Искупление вины - стр. 9
– Есть одно правонарушение, рядовой Ломидзе был вчера замечен выпившим.
– Ломидзе отправить в штрафной лагерь! Все, вы свободны!
Обер-лейтенант вышел, а майор, глядя ему вслед, подумал: «Теперь в моем отряде снова двадцать один человек».
Глава 3. У меня есть выбор?
Михаил Аверьянов проснулся от того, что рядом кто-то громко простонал. Открыв глаза и повернув голову, он увидел, что лежит в большой палате с плохо отштукатуренным потолком, на котором были видны желтоватые мазки от кисти. Небольшое окно, через которое виднелся высокий разросшийся клен, его ветки слегка постукивали по старенькой поцарапанной раме. Форточка была широко распахнута, и через нее в палату задувал свежий ветерок. Было прохладно, и Михаил, невольно поежившись, натянул на плечи одеяло.

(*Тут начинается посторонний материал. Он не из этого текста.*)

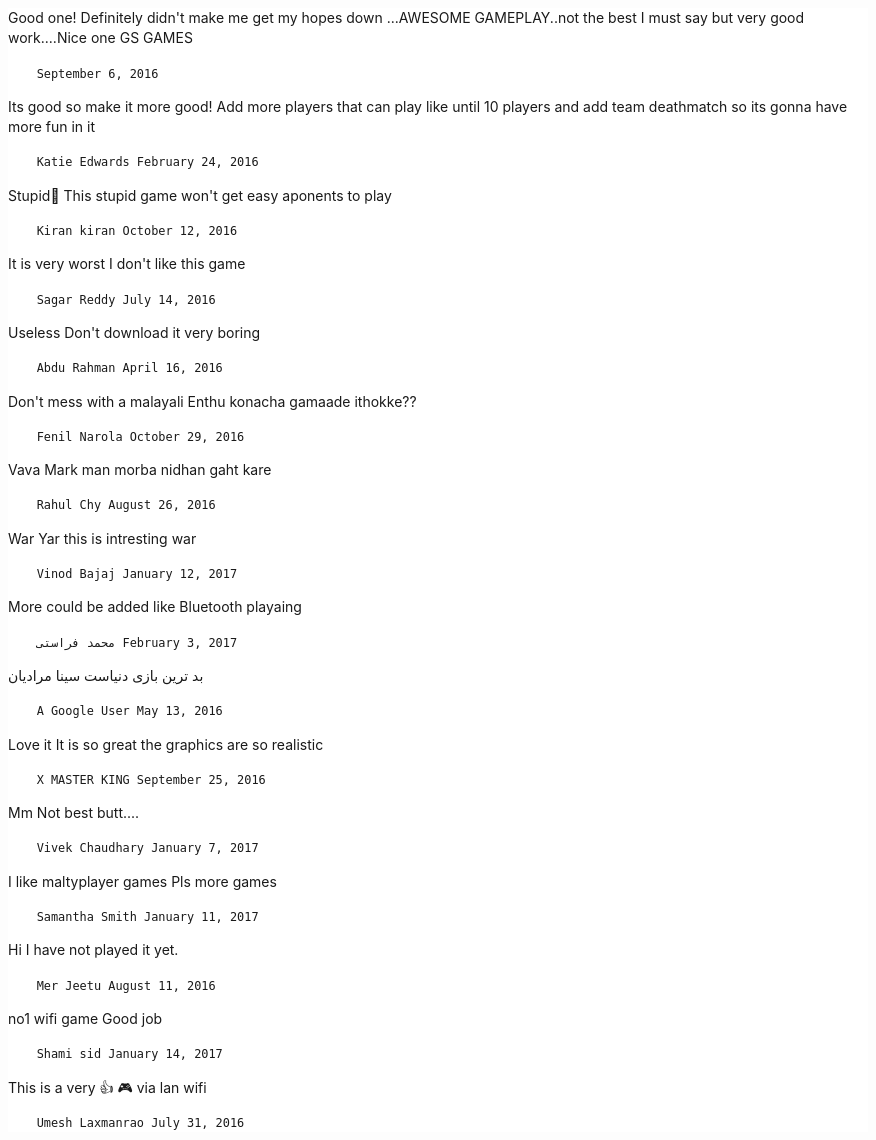 Good one! Definitely didn't make me get my hopes down ...AWESOME GAMEPLAY..not the best I must say but very good work....Nice one GS GAMES

		September 6, 2016

Its good so make it more good! Add more players that can play like until 10 players and add team deathmatch so its gonna have more fun in it

		Katie Edwards February 24, 2016

Stupid😬 This stupid game won't get easy aponents to play

		Kiran kiran October 12, 2016

It is very worst I don't like this game

		Sagar Reddy July 14, 2016

Useless Don't download it very boring

		Abdu Rahman April 16, 2016

Don't mess with a malayali Enthu konacha gamaade ithokke??

		Fenil Narola October 29, 2016

Vava Mark man morba nidhan gaht kare

		Rahul Chy August 26, 2016

War Yar this is intresting war

		Vinod Bajaj January 12, 2017

More could be added like Bluetooth playaing

		محمد فراستی February 3, 2017

بد ترین بازی دنیاست سینا مرادیان

		A Google User May 13, 2016

Love it It is so great the graphics are so realistic

		X MASTER KING September 25, 2016

Mm Not best butt....

		Vivek Chaudhary January 7, 2017

I like maltyplayer games Pls more games

		Samantha Smith January 11, 2017

Hi I have not played it yet.

		Mer Jeetu August 11, 2016

no1 wifi game Good job

		Shami sid January 14, 2017

This is a very 👍 🎮 via lan wifi

		Umesh Laxmanrao July 31, 2016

В палате было еще три кровати: по соседству лежал крупный мужчина и что-то бормотал в глубоком бреду. Прислушавшись, Аверьянов понял, что тот говорил по-немецки. Лицо у него было основательно заштопано, обезображено грубыми розовыми шрамами – следы от мелких осколков, такое случается, когда неподалеку разрывается ручная граната.
У окна стояла еще одна кровать, на которой ворочался тощий парень с глубоко запавшими щеками. У самых дверей стояла аккуратно заправленная кровать, а на стуле в белых кальсонах и в тапках на босу ногу сидел невероятно рыжий, с крупными веснушками на широком лице мужчина лет тридцати и лениво перелистывал газету на немецком языке.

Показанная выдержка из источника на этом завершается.